Build an Agent with Warden
PassAudited by VirusTotal on May 12, 2026.
Overview
Type: OpenClaw Skill Name: build-warden-agent Version: 1.0.0 The skill bundle is designed to help users build and deploy LangGraph agents for the Warden Protocol. All files, including markdown instructions, Python scripts, and code examples, consistently align with this stated purpose. The `scripts/init-agent.py` and `scripts/test-agent.py` perform expected actions like scaffolding new projects and testing API endpoints, respectively, without evidence of malicious intent or unauthorized access. The documentation explicitly warns against recreating existing example agents and includes security best practices for the agents being built, such as not accessing user wallets or storing data on Warden infrastructure. There are no signs of prompt injection against the OpenClaw agent, data exfiltration, persistence mechanisms, or obfuscation.
Findings (0)
Artifact-based informational review of SKILL.md, metadata, install specs, static scan signals, and capability signals. ClawScan does not execute the skill or run runtime probes.
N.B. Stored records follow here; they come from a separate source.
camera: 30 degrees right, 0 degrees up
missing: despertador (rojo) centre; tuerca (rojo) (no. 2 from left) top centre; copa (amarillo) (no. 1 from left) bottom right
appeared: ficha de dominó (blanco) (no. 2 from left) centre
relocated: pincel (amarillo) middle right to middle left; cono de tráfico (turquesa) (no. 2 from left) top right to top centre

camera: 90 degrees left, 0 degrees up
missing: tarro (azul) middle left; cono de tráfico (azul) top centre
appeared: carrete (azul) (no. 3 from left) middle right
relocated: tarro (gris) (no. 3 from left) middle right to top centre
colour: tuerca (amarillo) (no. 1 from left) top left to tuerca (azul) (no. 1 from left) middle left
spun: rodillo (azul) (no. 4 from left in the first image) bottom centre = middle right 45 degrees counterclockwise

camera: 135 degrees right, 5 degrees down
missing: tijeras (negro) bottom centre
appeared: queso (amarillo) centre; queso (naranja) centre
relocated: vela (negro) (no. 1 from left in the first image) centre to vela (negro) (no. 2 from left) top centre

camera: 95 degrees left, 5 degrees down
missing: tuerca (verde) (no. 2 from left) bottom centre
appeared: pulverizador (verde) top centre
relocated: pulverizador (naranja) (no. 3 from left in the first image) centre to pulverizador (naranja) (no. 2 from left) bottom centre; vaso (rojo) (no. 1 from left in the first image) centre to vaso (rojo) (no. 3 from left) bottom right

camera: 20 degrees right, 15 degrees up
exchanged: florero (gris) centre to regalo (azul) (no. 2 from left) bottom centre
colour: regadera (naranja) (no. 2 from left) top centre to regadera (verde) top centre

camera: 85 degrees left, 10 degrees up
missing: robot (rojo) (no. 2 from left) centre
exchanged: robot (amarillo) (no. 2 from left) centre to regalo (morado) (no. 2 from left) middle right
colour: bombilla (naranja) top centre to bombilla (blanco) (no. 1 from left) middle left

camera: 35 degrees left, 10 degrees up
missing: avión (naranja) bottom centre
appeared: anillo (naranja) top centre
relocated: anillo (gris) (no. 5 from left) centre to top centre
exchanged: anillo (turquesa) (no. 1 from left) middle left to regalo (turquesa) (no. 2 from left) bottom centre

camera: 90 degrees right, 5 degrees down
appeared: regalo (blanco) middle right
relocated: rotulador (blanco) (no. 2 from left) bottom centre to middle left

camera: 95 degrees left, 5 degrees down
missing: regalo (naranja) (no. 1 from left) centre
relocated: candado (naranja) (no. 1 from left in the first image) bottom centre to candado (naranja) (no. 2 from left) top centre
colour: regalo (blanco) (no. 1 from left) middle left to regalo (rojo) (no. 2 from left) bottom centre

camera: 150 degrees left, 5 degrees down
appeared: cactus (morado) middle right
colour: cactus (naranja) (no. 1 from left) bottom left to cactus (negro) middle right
Running the scripts can create files in the local workspace and send test requests to a user-provided endpoint.
The skill expects users or their agent to run bundled helper scripts for project creation and API testing. This is central to the skill's purpose, but it does execute local code and make network calls.
python scripts/init-agent.py my-agent --template typescript ... python scripts/test-agent.py https://your-agent.com --api-key [YOUR-API-KEY]
Run the scripts only in a dedicated project directory, review generated files before installing dependencies, and test only endpoints you trust.
Future installs could resolve to newer package versions than the author originally tested.
The scaffolded TypeScript project uses version ranges rather than exact pinned dependency versions; the Python template also uses minimum-version requirements.
"@langchain/langgraph": "^0.0.19", "@langchain/openai": "^0.0.19", "express": "^4.18.2"
Generate and commit lockfiles, pin dependency versions for production, and audit dependencies before deployment.
API keys can authorize paid or account-scoped services if exposed or misused.
The skill clearly discloses that generated or deployed agents will require service credentials. This is expected for LangGraph/Warden deployment, and the artifacts do not show hidden credential collection.
API Keys Required: - OpenAI API key ... - LangSmith API key ... - Additional keys based on your agent's functionality
Use least-privilege, revocable keys; store them in environment variables or deployment secrets; and avoid committing secrets to Git.
A deployed agent may keep running and consuming resources until the user intentionally stops or removes it.
The Docker Compose deployment example configures the agent service to restart automatically, which is normal for production deployment but creates a persistent running service.
restart: unless-stopped
Monitor deployed agents, restrict public access, rotate API keys when needed, and disable the service when it is no longer required.